## Excerpt to read

§ §

Analysis

Macron Gambles With Snap Vote to Prepare Comeback for Centrists After Dismal EU Election Results

The French president called a snap election on Sunday after the European Parliament elections debacle. Emmanuel Macron said he wanted to give France’s voters a chance to choose their “parliamentary future.” The first round of early elections will be held on June 30, with a second on July 7.
Sputnik
French President Emmanuel Macron is betting on finding an electable successor by 2027 after calling snap legislative elections.
Macron's calculation was “very straightforward and very simple,” when he opted to dissolve the National Assembly and call snap elections, Dr John Laughland, a politics and history lecturer at ICES, the Catholic Institute of the Vendée, told Sputnik.
Macron’s “gamble” is that if the right-wing National Rally (RN) which crushed his Renaissance party in the EU elections wins the snap poll and controls the French parliament for the next two or three years, by 2027 some "Macron-type centrist" would have materialized, he said.
There would be “some kind of successor to Macron,” who “would hope to beat the Rassemblement National, which by then will have actually been in power.”

§ §

## Dataset records
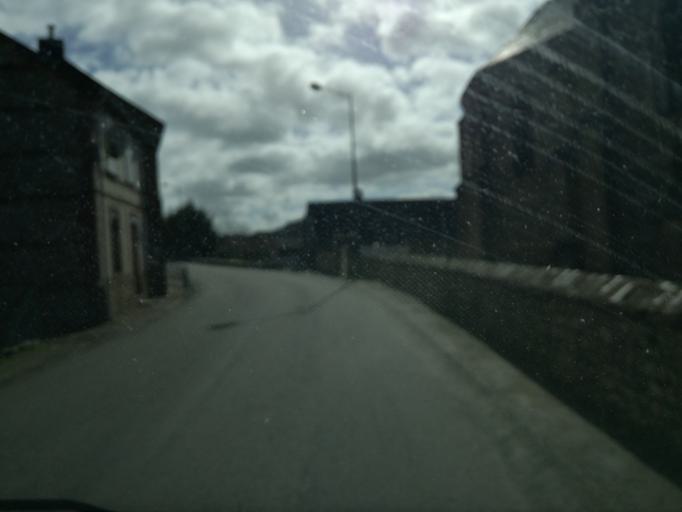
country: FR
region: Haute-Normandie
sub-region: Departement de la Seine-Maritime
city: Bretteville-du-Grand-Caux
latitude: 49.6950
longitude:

§ §

## What you need to do
List every word or phrase that appears in quotation marks in the article on Macron's snap election.

## Response to the task
- "parliamentary future"
- "very straightforward and very simple"
- "gamble"
- "Macron-type centrist"
- "some kind of successor to Macron"
- "would hope to beat the Rassemblement National, which by then will have actually been in power"